Edit the source text of every entry so that each "麦克阿瑟" becomes "麦帅", with everything else left unchanged. Leave the pictures out of your reply.
=== Supplied records ===
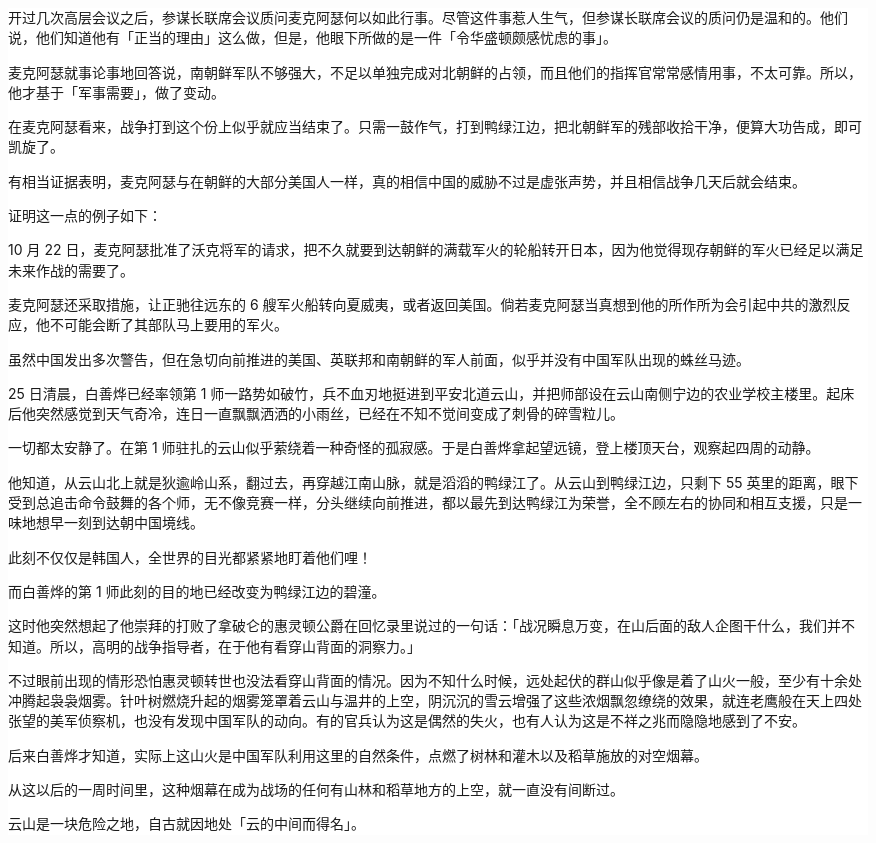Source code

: 开过几次高层会议之后，参谋长联席会议质问麦克阿瑟何以如此行事。尽管这件事惹人生气，但参谋长联席会议的质问仍是温和的。他们说，他们知道他有「正当的理由」这么做，但是，他眼下所做的是一件「令华盛顿颇感忧虑的事」。



麦克阿瑟就事论事地回答说，南朝鲜军队不够强大，不足以单独完成对北朝鲜的占领，而且他们的指挥官常常感情用事，不太可靠。所以，他才基于「军事需要」，做了变动。



在麦克阿瑟看来，战争打到这个份上似乎就应当结束了。只需一鼓作气，打到鸭绿江边，把北朝鲜军的残部收拾干净，便算大功告成，即可凯旋了。



有相当证据表明，麦克阿瑟与在朝鲜的大部分美国人一样，真的相信中国的威胁不过是虚张声势，并且相信战争几天后就会结束。



证明这一点的例子如下：



10 月 22 日，麦克阿瑟批准了沃克将军的请求，把不久就要到达朝鲜的满载军火的轮船转开日本，因为他觉得现存朝鲜的军火已经足以满足未来作战的需要了。



麦克阿瑟还采取措施，让正驰往远东的 6 艘军火船转向夏威夷，或者返回美国。倘若麦克阿瑟当真想到他的所作所为会引起中共的激烈反应，他不可能会断了其部队马上要用的军火。



虽然中国发出多次警告，但在急切向前推进的美国、英联邦和南朝鲜的军人前面，似乎并没有中国军队出现的蛛丝马迹。



25 日清晨，白善烨已经率领第 1 师一路势如破竹，兵不血刃地挺进到平安北道云山，并把师部设在云山南侧宁边的农业学校主楼里。起床后他突然感觉到天气奇冷，连日一直飘飘洒洒的小雨丝，已经在不知不觉间变成了刺骨的碎雪粒儿。



一切都太安静了。在第 1 师驻扎的云山似乎萦绕着一种奇怪的孤寂感。于是白善烨拿起望远镜，登上楼顶天台，观察起四周的动静。



他知道，从云山北上就是狄逾岭山系，翻过去，再穿越江南山脉，就是滔滔的鸭绿江了。从云山到鸭绿江边，只剩下 55 英里的距离，眼下受到总追击命令鼓舞的各个师，无不像竞赛一样，分头继续向前推进，都以最先到达鸭绿江为荣誉，全不顾左右的协同和相互支援，只是一味地想早一刻到达朝中国境线。



此刻不仅仅是韩国人，全世界的目光都紧紧地盯着他们哩！



而白善烨的第 1 师此刻的目的地已经改变为鸭绿江边的碧潼。



这时他突然想起了他崇拜的打败了拿破仑的惠灵顿公爵在回忆录里说过的一句话：「战况瞬息万变，在山后面的敌人企图干什么，我们并不知道。所以，高明的战争指导者，在于他有看穿山背面的洞察力。」



不过眼前出现的情形恐怕惠灵顿转世也没法看穿山背面的情况。因为不知什么时候，远处起伏的群山似乎像是着了山火一般，至少有十余处冲腾起袅袅烟雾。针叶树燃烧升起的烟雾笼罩着云山与温井的上空，阴沉沉的雪云增强了这些浓烟飘忽缭绕的效果，就连老鹰般在天上四处张望的美军侦察机，也没有发现中国军队的动向。有的官兵认为这是偶然的失火，也有人认为这是不祥之兆而隐隐地感到了不安。



后来白善烨才知道，实际上这山火是中国军队利用这里的自然条件，点燃了树林和灌木以及稻草施放的对空烟幕。



从这以后的一周时间里，这种烟幕在成为战场的任何有山林和稻草地方的上空，就一直没有间断过。



云山是一块危险之地，自古就因地处「云的中间而得名」。
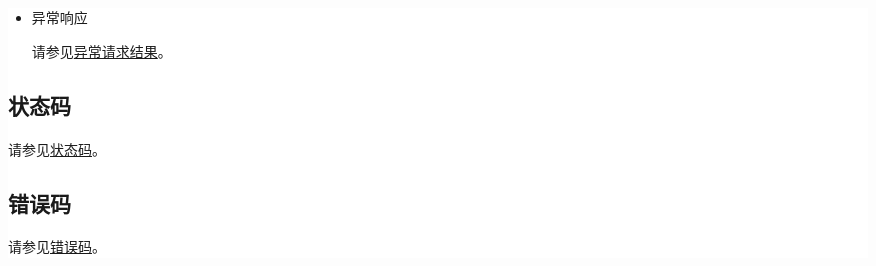 -   异常响应

    请参见[异常请求结果](异常请求结果.md)。


## 状态码<a name="section4778540915440"></a>

请参见[状态码](状态码.md)。

## 错误码<a name="section946032144017"></a>

请参见[错误码](错误码.md)。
===
> **Response area**:
Source code

: 开过几次高层会议之后，参谋长联席会议质问麦帅何以如此行事。尽管这件事惹人生气，但参谋长联席会议的质问仍是温和的。他们说，他们知道他有「正当的理由」这么做，但是，他眼下所做的是一件「令华盛顿颇感忧虑的事」。



麦帅就事论事地回答说，南朝鲜军队不够强大，不足以单独完成对北朝鲜的占领，而且他们的指挥官常常感情用事，不太可靠。所以，他才基于「军事需要」，做了变动。



在麦帅看来，战争打到这个份上似乎就应当结束了。只需一鼓作气，打到鸭绿江边，把北朝鲜军的残部收拾干净，便算大功告成，即可凯旋了。



有相当证据表明，麦帅与在朝鲜的大部分美国人一样，真的相信中国的威胁不过是虚张声势，并且相信战争几天后就会结束。



证明这一点的例子如下：



10 月 22 日，麦帅批准了沃克将军的请求，把不久就要到达朝鲜的满载军火的轮船转开日本，因为他觉得现存朝鲜的军火已经足以满足未来作战的需要了。



麦帅还采取措施，让正驰往远东的 6 艘军火船转向夏威夷，或者返回美国。倘若麦帅当真想到他的所作所为会引起中共的激烈反应，他不可能会断了其部队马上要用的军火。



虽然中国发出多次警告，但在急切向前推进的美国、英联邦和南朝鲜的军人前面，似乎并没有中国军队出现的蛛丝马迹。



25 日清晨，白善烨已经率领第 1 师一路势如破竹，兵不血刃地挺进到平安北道云山，并把师部设在云山南侧宁边的农业学校主楼里。起床后他突然感觉到天气奇冷，连日一直飘飘洒洒的小雨丝，已经在不知不觉间变成了刺骨的碎雪粒儿。



一切都太安静了。在第 1 师驻扎的云山似乎萦绕着一种奇怪的孤寂感。于是白善烨拿起望远镜，登上楼顶天台，观察起四周的动静。



他知道，从云山北上就是狄逾岭山系，翻过去，再穿越江南山脉，就是滔滔的鸭绿江了。从云山到鸭绿江边，只剩下 55 英里的距离，眼下受到总追击命令鼓舞的各个师，无不像竞赛一样，分头继续向前推进，都以最先到达鸭绿江为荣誉，全不顾左右的协同和相互支援，只是一味地想早一刻到达朝中国境线。



此刻不仅仅是韩国人，全世界的目光都紧紧地盯着他们哩！



而白善烨的第 1 师此刻的目的地已经改变为鸭绿江边的碧潼。



这时他突然想起了他崇拜的打败了拿破仑的惠灵顿公爵在回忆录里说过的一句话：「战况瞬息万变，在山后面的敌人企图干什么，我们并不知道。所以，高明的战争指导者，在于他有看穿山背面的洞察力。」



不过眼前出现的情形恐怕惠灵顿转世也没法看穿山背面的情况。因为不知什么时候，远处起伏的群山似乎像是着了山火一般，至少有十余处冲腾起袅袅烟雾。针叶树燃烧升起的烟雾笼罩着云山与温井的上空，阴沉沉的雪云增强了这些浓烟飘忽缭绕的效果，就连老鹰般在天上四处张望的美军侦察机，也没有发现中国军队的动向。有的官兵认为这是偶然的失火，也有人认为这是不祥之兆而隐隐地感到了不安。



后来白善烨才知道，实际上这山火是中国军队利用这里的自然条件，点燃了树林和灌木以及稻草施放的对空烟幕。



从这以后的一周时间里，这种烟幕在成为战场的任何有山林和稻草地方的上空，就一直没有间断过。



云山是一块危险之地，自古就因地处「云的中间而得名」。
 -   异常响应

    请参见[异常请求结果](异常请求结果.md)。


## 状态码<a name="section4778540915440"></a>

请参见[状态码](状态码.md)。

## 错误码<a name="section946032144017"></a>

请参见[错误码](错误码.md)。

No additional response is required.